Return the lines exactly, from the line containing "right elbow: (296, 183, 9)" through the end of the rows, both included.
(Beginning of DATA TO EXAMINE)
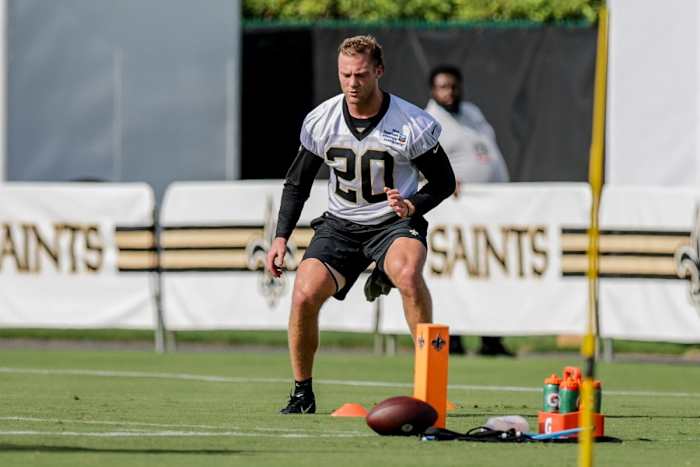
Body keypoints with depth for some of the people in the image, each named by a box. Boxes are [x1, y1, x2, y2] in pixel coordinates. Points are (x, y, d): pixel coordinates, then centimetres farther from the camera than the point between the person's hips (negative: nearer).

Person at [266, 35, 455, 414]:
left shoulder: (412, 124, -13)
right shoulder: (320, 121, -4)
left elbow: (444, 181, -1)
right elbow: (296, 183, 9)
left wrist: (413, 206, -21)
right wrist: (281, 237, 0)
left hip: (394, 223, -3)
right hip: (340, 224, 3)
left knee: (407, 273, -36)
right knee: (304, 294, -18)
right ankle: (302, 393, 2)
(End of DATA TO EXAMINE)
- ANSWER SPACE -
right elbow: (296, 183, 9)
left wrist: (413, 206, -21)
right wrist: (281, 237, 0)
left hip: (394, 223, -3)
right hip: (340, 224, 3)
left knee: (407, 273, -36)
right knee: (304, 294, -18)
right ankle: (302, 393, 2)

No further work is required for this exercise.